Move all subdirectories, such as CMFCalendar, CMFCore, DCWorkflow, and so forth, plus documentation, to the INSTANCE HOME/Products directory.
Restart Zope so that these products are loaded. You can verify that they are loaded by logging in to the ZMI and looking the Products section of the Control Panel, as shown in Figure 2.7.
Figure 2.7. Items appear in the Products section of the Control Panel.
Unpack the Plone tarball. It should contain at least the following subdirectories:
Move these subdirectories to the INSTANCE HOME/Products directory.
Restart Zope so that these products are loaded. You can verify that they are loaded by logging in to the ZMI via your web browser and looking for an entry called Plone, as shown in Figure 2.8.
Figure 2.8. Plone appears in the ZMI.
Congratulations! You can now skip ahead to the "Where Do We Go from Here?" section at the end of this chapter, to add your Plone site.

Given material —

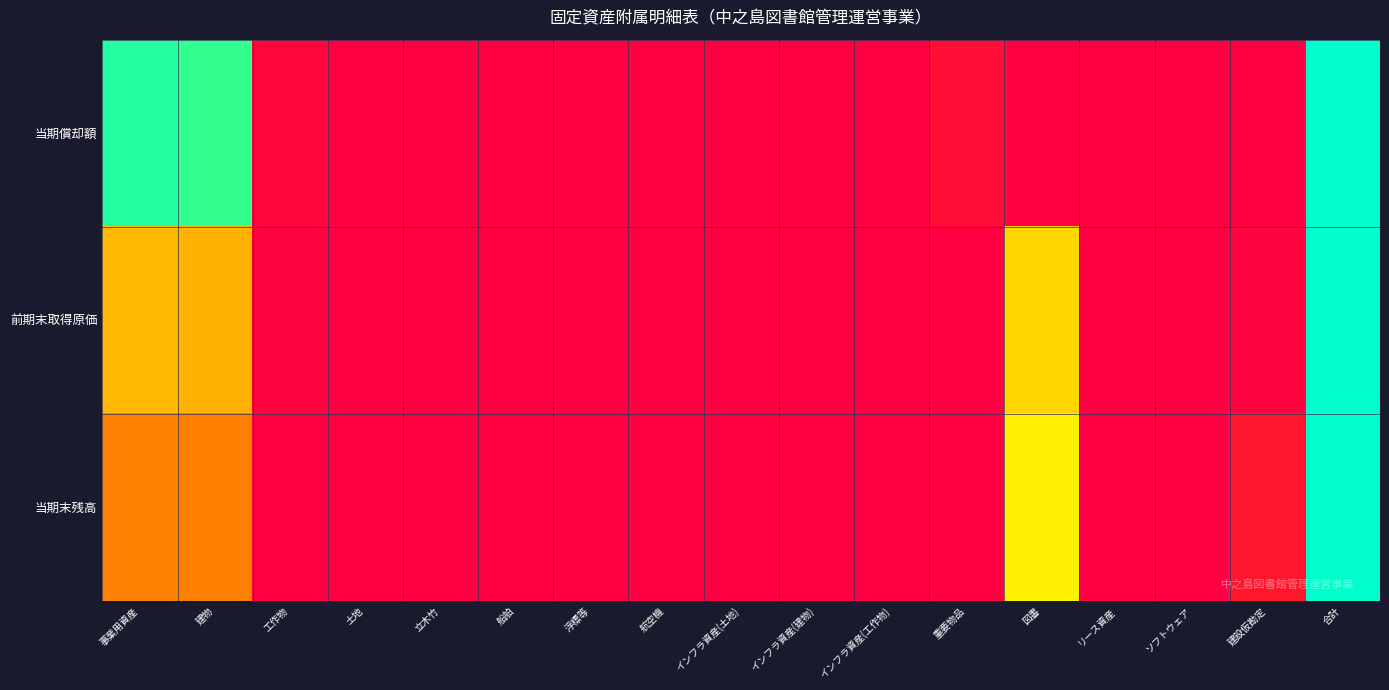

Which series has the largest range (max minus min)?

当期償却額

Exercise instructions —
Summarize the Plone installation instructions in two sentences.

Task solution —
Move subdirectories such as CMFCalendar, CMFCore, and DCWorkflow, plus documentation, to the INSTANCE HOME/Products directory, then restart Zope and confirm they are loaded by checking the Products section of the Control Panel in the ZMI. Next, unpack the Plone tarball, move its subdirectories to the same Products directory, and restart Zope again, verifying through the ZMI in a web browser that an entry called Plone appears, after which you can skip ahead to the "Where Do We Go from Here?" section to add your Plone site.